Years ago a party obligated to pay support would quit a good paying job, become officially unemployed for a while, or make an uneconomical career change, in order to be assessed a minimal obligation, but this strategy does not work so well anymore, since the courts have adopted the theory of income potential, i.e. “earning capacity”.  If it looks that you’re not constructively contributing to the financial welfare of your children you will be assessed an amount that you are expected to contribute, and you better figure out where you get this money. On the other side, formerly stay home moms are also expected to re-enter the workforce and given a certain time to do so in order to find a job and daycare.

It’s important that both parents understand that this money called ‘child support’ is exactly that. Punishing the parent receiving this money on behalf of the children by not paying for lengthy periods of time, by paying late all the time or by cheating on the income assessment will backfire for both parties. If the party receiving the payments late can’t pay utility bills, credit card bills and the mortgage or rent on time, it will affect that person’s credit score and now make life much more expensive for the whole family. By the same token, paying late or not at all will affect the payor’s credit score as well.  DRS reports delinquency and this type of delinquency carries a heavy weight, besides being frowned upon by mortgage lenders, future employers, etc. Furthermore, DRS also has the power to have a driver’s license suspended. And lastly, and the one most in the public’s eyes these days, DRS can file for contempt. Contempt is the authority’s last resort and may result in incarceration of the person neglecting to pay for his or her children, a downward spiral which should be avoided under all circumstances.
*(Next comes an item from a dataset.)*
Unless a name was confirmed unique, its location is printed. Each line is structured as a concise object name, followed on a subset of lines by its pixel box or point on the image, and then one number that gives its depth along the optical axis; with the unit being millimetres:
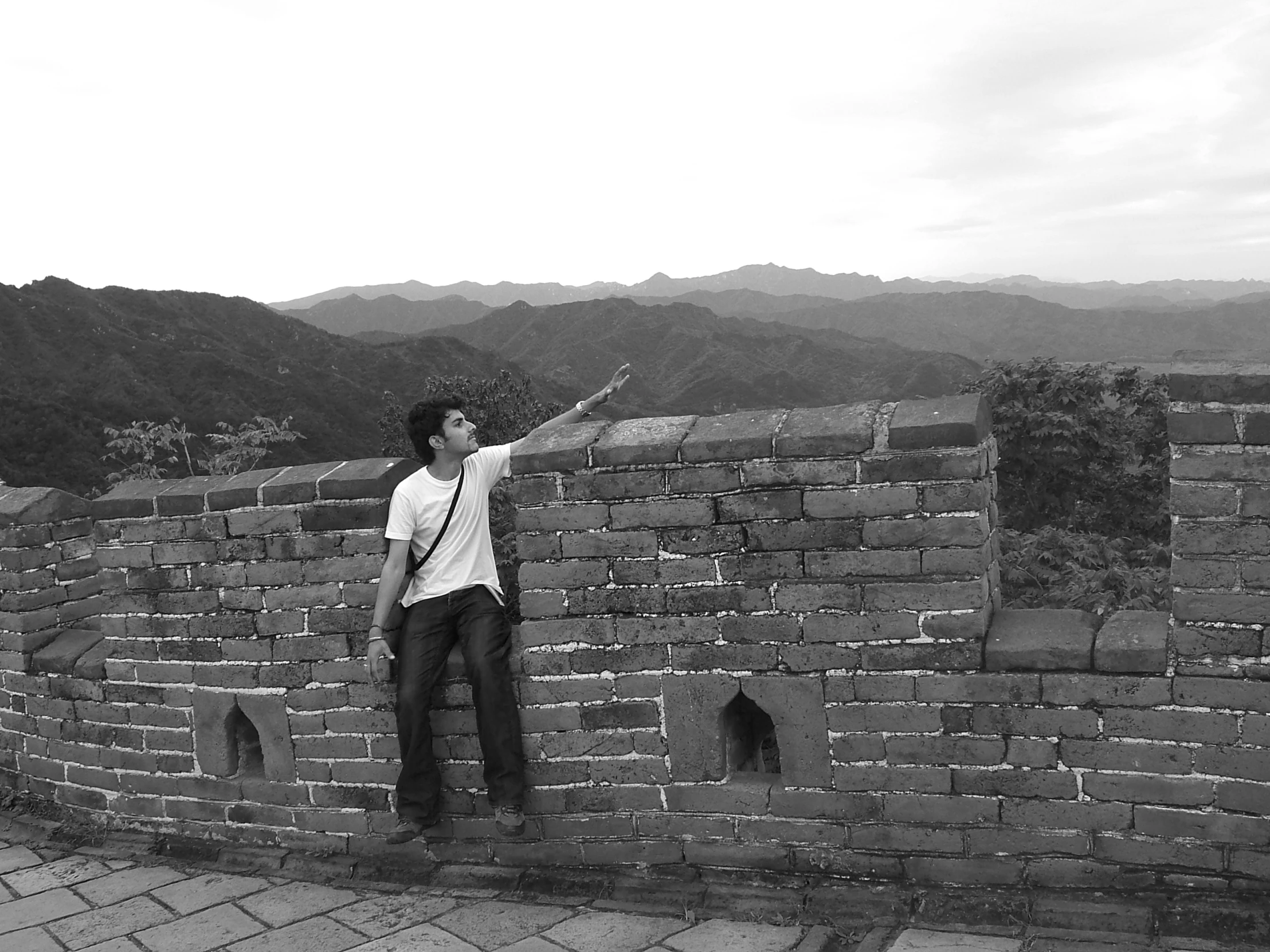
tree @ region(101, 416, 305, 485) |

Unfortunately, there have been numerous parents incarcerated in recent years who got trapped by the system. Parents, who voluntarily had alternate arrangements made with the other party, but the other party never clarified that with the court and had the support obligation adjusted. Parents, who actually had been physically and financially been  taking care of their children and in essence had become the primary care givers, but who never had the support order modified to show that change in circumstances. Tragically, before a support order can be switched from one parent to the other, the law requires that the corresponding custody order be changed first to reflect the changing circumstances, an often lengthy and unfortunately perceived as expensive proposition.
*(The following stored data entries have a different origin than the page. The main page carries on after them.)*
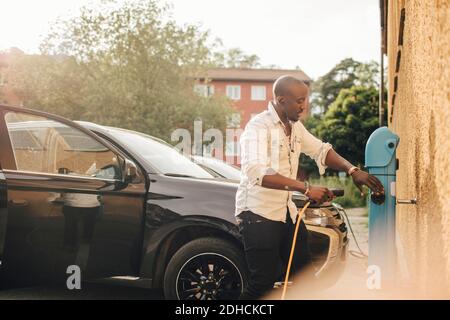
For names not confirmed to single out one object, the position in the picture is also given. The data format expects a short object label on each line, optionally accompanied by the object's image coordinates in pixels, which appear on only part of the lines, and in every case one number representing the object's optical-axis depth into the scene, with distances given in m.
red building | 60.06
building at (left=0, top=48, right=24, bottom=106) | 32.91
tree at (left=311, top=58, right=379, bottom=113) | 63.31
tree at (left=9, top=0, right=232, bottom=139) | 28.75
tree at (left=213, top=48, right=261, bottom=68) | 72.19
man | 3.18
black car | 4.39
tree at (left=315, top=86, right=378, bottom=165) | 41.50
The best defense to unfair financial treatment of either parent and therefore also for the children is simply to file for modification right away. Instead of arming yourself with an expensive attorney and running to court every time, you may want to consider locating a competent mediator in the area who can address more than just the financial issues and help find a mutually agreeable solution which can keep the children’s best interest at heart and also make both parties understand their obligations better and most of all the short and long term impact their actions may have on the whole family, living together in one location or not.